Chicago City Sticker Gang Signs? Contest-Winning Design Under Review (VIDEO)

Are There Gang Signs In The New City Sticker?

A Chicago high school student's winning entry into the city's vehicle sticker design contest, which was set to go to print this week, is now under investigation for allegedly depicting gang signs.

The rumor that the artwork -- which shows four hands held up in the air above a heart, a city skyline and symbols representing firefighters, police officers and paramedics -- was actually a tribute to the Maniac Latin Disciples, one of Chicago's most notorious gangs, spread Tuesday via a blog frequently read by Chicago police, the Chicago Sun-Times reports.

The allegations have launched an investigation by City Clerk Susana Mendoza who said she was "shocked" by the news.

"Every artist has a back story and oftentimes artwork is controversial," Mendoza said in a statement, as reported by the Chicago Tribune. "However, the artwork on Chicago's city stickers should not be controversial.

"In a design that is meant to honor the city's first responders, I am very sensitive to this issue," she continued. "I grew up in a neighborhood filled with crime and gang violence, and I come from a law enforcement family."

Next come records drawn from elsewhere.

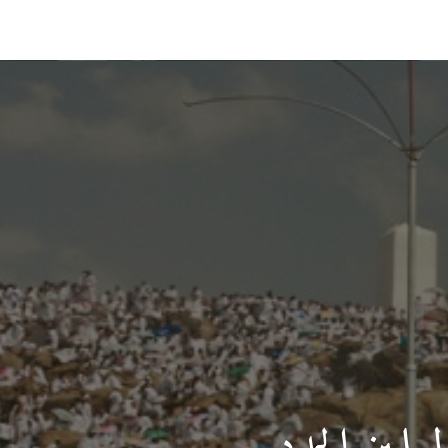
مسلمين الجدد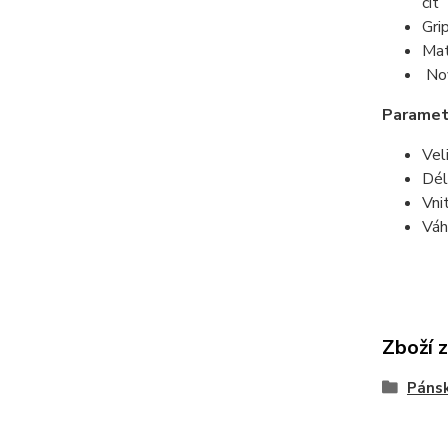
cit
Gri
Mat
Nov
Paramet
Vel
Dél
Vni
Váh
Zboží 
Pánsk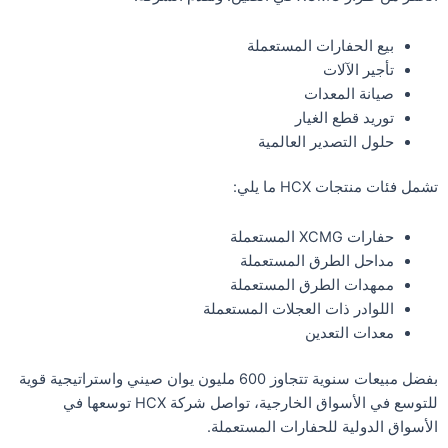
بيع الحفارات المستعملة
تأجير الآلات
صيانة المعدات
توريد قطع الغيار
حلول التصدير العالمية
تشمل فئات منتجات HCX ما يلي:
حفارات XCMG المستعملة
مداحل الطرق المستعملة
ممهدات الطرق المستعملة
اللوادر ذات العجلات المستعملة
معدات التعدين
بفضل مبيعات سنوية تتجاوز 600 مليون يوان صيني واستراتيجية قوية
للتوسع في الأسواق الخارجية، تواصل شركة HCX توسعها في
الأسواق الدولية للحفارات المستعملة.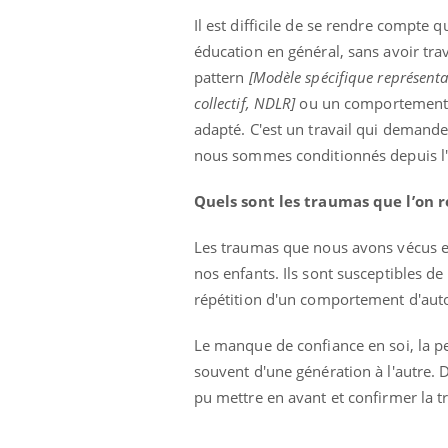
Il est difficile de se rendre compte
éducation en général, sans avoir trav
pattern
[Modèle spécifique représent
collectif, NDLR]
ou un comportement dy
adapté. C'est un travail qui demande
nous sommes conditionnés depuis l'e
Quels sont les traumas que l’on r
 : et si on
Eczéma Chronique des Mains : se
Dia
Youtube
Yout
Youtube
préparer pour l’été !
Les traumas que nous avons vécus et
Le R
abète de type 2
L'été arrive… et avec lui, un tout nouveau
nombr
nos enfants. Ils sont susceptibles de
 chez les
rythme de vie ! Vacances, plage, piscine,
c'est
répétition d'un comportement d'aut
es soignants.
soleil, activités en plein air… Nos mains sont
mais 
...
Le manque de confiance en soi, la pe
souvent d'une génération à l'autre
pu mettre en avant et confirmer la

Late last year, Herbert Pulgar's design was chosen by some 18,000 Chicagoans that voted in the contest, ABC Chicago reports. The boy attends Lawrence Hall Youth Services, a school geared toward troubled youth.

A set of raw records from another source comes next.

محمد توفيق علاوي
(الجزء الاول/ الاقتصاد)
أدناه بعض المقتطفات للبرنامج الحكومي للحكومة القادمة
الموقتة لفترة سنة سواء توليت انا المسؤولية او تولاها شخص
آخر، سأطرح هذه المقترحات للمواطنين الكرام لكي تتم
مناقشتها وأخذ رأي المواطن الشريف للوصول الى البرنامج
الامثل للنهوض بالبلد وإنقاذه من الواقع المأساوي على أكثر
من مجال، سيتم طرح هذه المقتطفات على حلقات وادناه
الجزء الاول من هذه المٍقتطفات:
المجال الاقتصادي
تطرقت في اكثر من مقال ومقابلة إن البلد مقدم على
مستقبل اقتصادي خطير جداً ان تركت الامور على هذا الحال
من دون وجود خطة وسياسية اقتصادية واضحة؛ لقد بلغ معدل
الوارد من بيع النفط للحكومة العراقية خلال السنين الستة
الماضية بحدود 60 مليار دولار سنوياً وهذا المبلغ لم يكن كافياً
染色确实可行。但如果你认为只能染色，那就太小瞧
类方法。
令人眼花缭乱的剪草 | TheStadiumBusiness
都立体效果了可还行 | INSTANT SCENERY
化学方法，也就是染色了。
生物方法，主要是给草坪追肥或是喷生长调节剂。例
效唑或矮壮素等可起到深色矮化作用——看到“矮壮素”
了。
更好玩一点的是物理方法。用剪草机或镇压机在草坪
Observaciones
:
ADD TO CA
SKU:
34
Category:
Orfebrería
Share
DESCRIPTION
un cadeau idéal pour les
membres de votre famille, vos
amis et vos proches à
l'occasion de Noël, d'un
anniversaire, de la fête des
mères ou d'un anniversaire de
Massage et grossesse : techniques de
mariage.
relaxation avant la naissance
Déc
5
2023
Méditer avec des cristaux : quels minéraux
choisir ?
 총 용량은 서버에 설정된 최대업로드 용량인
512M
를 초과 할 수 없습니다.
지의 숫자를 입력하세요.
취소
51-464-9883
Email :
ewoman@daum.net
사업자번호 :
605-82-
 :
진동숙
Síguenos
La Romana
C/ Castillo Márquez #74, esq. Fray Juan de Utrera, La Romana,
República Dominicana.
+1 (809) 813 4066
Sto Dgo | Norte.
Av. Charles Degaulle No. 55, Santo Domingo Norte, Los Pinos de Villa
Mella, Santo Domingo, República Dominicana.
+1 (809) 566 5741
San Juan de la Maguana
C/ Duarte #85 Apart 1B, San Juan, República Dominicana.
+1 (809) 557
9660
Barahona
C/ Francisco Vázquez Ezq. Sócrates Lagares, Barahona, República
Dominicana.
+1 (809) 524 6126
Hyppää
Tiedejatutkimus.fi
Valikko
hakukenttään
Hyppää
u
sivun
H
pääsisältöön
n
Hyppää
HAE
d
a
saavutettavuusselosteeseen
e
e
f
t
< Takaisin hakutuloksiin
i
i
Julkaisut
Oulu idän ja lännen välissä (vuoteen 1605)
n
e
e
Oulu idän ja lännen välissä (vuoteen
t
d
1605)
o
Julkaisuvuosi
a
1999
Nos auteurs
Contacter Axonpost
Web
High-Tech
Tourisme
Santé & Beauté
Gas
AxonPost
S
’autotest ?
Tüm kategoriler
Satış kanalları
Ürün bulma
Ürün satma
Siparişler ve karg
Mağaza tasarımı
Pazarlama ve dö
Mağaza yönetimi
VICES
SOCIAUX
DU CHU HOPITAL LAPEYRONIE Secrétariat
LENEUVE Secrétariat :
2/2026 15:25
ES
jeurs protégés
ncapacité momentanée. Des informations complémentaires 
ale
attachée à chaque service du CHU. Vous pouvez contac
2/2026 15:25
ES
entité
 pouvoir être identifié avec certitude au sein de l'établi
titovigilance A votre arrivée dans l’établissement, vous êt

In an interview in December, Pulgar, who also won a $1,000 savings bond in the contest, told CBS Chicago that he was inspired to dedicate his design to first responders after they "saved his life" when he was badly burned during a fire at the age of 4.

Weighing in on the matter, Jody Weis, former Chicago Police Department Superintendent and current president of the Chicago Crime Commission, a group that releases a city gang handbook, told the Tribune that the hands in the sticker design do, indeed, appear to be flashing gang signs.

A former gang member and graffiti artist who spoke with The Expired Meter anonymously said he, too, noticed a disturbing number of gang signs in Pulgar's design.

"The D's use a lot of red and black colors and there are forks going up inside of a heart, another symbol they use. And in the photo (at the awards ceremony) he's wearing red -- the gang’s main color," the ex-gang member explained.

Meanwhile, Jill Watson, a spokeswoman for Pulgar's school, told the Sun-Times that 10 police officers sat on the committee that identified the boy's work as one of 10 finalists in the contest. The voters, she said "recognized his talent and his beautiful artwork and it changed his life. … The sticker isn’t gang-related -- it's a beautiful piece of art."

The sticker will be the first issued under Mayor Rahm Emanuel's tenure, featuring both his and Mendoza's names.

Last summer, Police Superintendent Garry McCarthy announced that, on the heels of a member of the gang's alleged involvement in the shooting of two young girls on the city's Northwest Side, his department would devote its "entire resource" to "going after the Maniac Latin Disciples."